Aujourd’hui la boucle est bouclée : non seulement les clients (et/ou utilisateurs) participent à la conception des produits et/ou des services mais ils participent aux tests, ils participent volontairement aux lancements, à la réputation, … et involontairement à l’ensemble des données qui sont collectées, analysées et évaluées qu’ils contribuent à élaborer à chaque interaction. Cette approche aura pour conséquences une segmentation toujours plus fine de la clientèle, qui à termes conduira à des produits « à la demande ». On aboutira alors à un paradoxe, passer d’un marché de masse (la multitude) à une masse de marchés de niches. Il est tout aussi évident que cette nouvelle approche ne pourra se faire que par la possibilité de passer rapidement d’une production à une autre, d’une logistique à une autre, d’une distribution à une autre. Là encore tout sera question de flexibilité et d’agilité. L’industrie 4.0 est à ce prix.
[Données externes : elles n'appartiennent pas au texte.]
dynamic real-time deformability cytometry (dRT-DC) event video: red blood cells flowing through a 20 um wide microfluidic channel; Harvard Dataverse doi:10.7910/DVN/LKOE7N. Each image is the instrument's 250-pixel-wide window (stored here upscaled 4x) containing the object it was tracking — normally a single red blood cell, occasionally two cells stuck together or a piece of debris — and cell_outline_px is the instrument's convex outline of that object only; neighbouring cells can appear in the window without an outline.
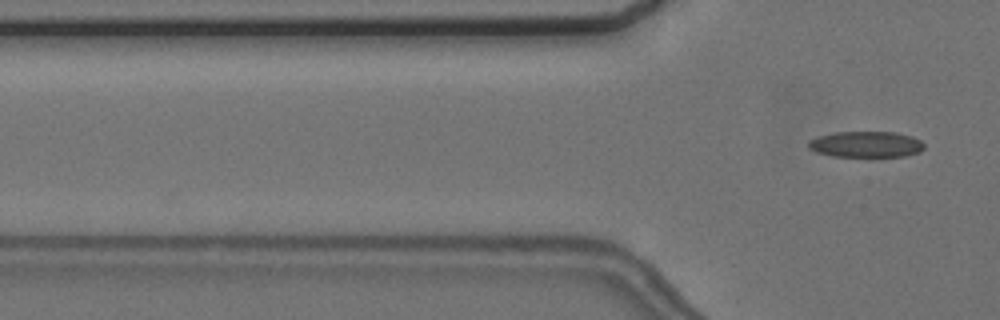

Tout démontre que la croissance de la multitude (croissance du nombre d’internautes), la fréquence des interactions (croissance du nombre de contenus, d’applications, de services, de développeurs), la capacité à interagir sur un nombre toujours plus grand d’accès, d’équipements (nombres d’équipements connectés par foyer, par personnes, y compris les objets connectés), leur capacité à générer de nouvelles interactions (big data, analytics), l’extension de la portée d’une interaction dans la quasi-totalité de la chaîne de la valeur (industrie 4.0) va encore accroître ces révolutions, ces ruptures. Encore aujourd’hui un outil ne sert qu’à une seule personne à la fois alors que l’usage sert déjà à tout le monde en même temps. L’exponentiation est là.
[1] Don Tapscott reintroduced the concept in his 1995 book The Digital Economy
[1] L’âge de la multitude : entreprendre et gouverner après la révolution numérique. Livre d’Henri Verdier et Nicolas Colin.
[2] Le Crédit Mutuel, la Banque Postale devenant MVNO. Orange rachetant Groupama Banque.